Showing posts with label conditionalism. Show all posts
Showing posts with label conditionalism. Show all posts

Monday, February 18, 2019

Are Humans Like the Dog Named Rover?

Perhaps it is not so popular now, but Rover has been one of the most common names for dogs, perhaps second only to Fido. But what happens when Rover or other pet dogsor humansdie?
Do Dogs Go to Heaven?
As a means of comforting children—or adults—who are grieving over the death of a beloved pet dog, it is sometimes emphasized that the pet has gone to Heaven and is happily waiting for the grieving person to join them there in the (hopefully distant) future.
While, admittedly, such talk likely has comforting value to the person grieving, the credibility of dogs going to Heaven is highly questionable.
For most who think about the matter seriously, the likely conclusion is that, no, dogs (and other pets) do not go to Heaven in any literal sense.
This latter assumption lies behind what the famous American short story writer O. Henry (1862~1910) once said when asked about the afterlife:
I had a little dog
And his name was Rover
And when he died
He died all over
This apparently meant that O. Henry thought that death, whether for humans or for dogs, means the end of one’s existence.
Do Humans Have Immortal Souls?
Those who deny that dogs go to Heaven most likely do so because they do not believe that dogs have immortal souls.

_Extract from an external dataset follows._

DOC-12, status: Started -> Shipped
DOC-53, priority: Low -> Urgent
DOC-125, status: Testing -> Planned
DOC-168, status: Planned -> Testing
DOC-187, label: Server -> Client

Many of those same people, however, unhesitatingly affirm that human beings do have immortal souls.
The idea of the “immortality of the soul” has a long history and was particularly strong among ancient Greeks.
Most great BCE Greek philosophers, it seems, believed that the human body was the tomb of the soul and that the soul was liberated from the body at death. That belief is sometimes explained like this: the sōma (σῶμα=body) is the sēma (σῆμα=tomb) of the soul.

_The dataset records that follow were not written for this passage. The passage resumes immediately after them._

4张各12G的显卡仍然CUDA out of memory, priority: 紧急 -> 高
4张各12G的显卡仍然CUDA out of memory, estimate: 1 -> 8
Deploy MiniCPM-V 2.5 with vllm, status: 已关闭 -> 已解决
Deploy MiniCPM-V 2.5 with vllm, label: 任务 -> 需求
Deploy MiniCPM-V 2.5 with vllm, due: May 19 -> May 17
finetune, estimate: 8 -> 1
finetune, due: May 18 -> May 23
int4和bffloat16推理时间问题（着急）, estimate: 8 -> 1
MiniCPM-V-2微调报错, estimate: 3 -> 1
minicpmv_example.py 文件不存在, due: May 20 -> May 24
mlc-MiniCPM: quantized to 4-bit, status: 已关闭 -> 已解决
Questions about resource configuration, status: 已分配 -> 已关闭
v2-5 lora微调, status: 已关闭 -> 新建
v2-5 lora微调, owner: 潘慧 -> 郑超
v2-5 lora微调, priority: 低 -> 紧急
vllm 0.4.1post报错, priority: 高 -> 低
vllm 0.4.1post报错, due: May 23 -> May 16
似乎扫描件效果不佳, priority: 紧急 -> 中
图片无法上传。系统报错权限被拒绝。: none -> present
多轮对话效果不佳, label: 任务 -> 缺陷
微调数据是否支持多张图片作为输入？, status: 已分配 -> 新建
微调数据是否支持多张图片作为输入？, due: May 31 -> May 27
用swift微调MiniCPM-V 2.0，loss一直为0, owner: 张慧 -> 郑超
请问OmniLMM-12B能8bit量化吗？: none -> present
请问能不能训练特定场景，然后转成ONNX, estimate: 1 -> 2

There is no question but that this idea infiltrated Christian thinking at an early date and has been a widely-held belief of many Christians through the centuries.
Nevertheless, this is not the basic Christian idea and is not necessarily true.
The characteristic Christian concept of the afterlife of human beings is based on belief in resurrection, not natural immortality. That belief affirms eternal life as a gift from God, not as a natural human attribute.
So, What Happens at Death?
In keeping with the basic belief in resurrection, some Christian theologians have rightly seen death as the end of existence—until resurrection. According to the repeated teaching of the Bible, some people receive the gift of eternal life.
What about those who do not receive that gift—especially those who not only reject it but also consciously reject God and God’s grace?
Traditionally, such people were thought to go to Hell where they are punished endlessly.
Last month I wrote (here) about annihilationism, an explanation of what happens at death that rejects the cruel idea of unending punishment. Still, some interpret God’s annihilating the “wicked” or “non-believers” as vengeful and unloving.
Annihilationism has long been linked to the idea of “conditional immortality,” the belief that humans do not have immortal souls. This latter position, sometimes just called “conditionalism,” is probably a better term than the more common label of annihilationism.
It is amazing how the traditional view of Hell is linked so often to John 3:16, that key verse of the Bible that declares, “God so loved the world that he gave his only Son, so that everyone who believes in him won’t perish but will have eternal life” (CEB). 
Here, however, it seems quite clear that eternal life is a gift and that those who reject that gracious gift perish (=die like the dog named Rover).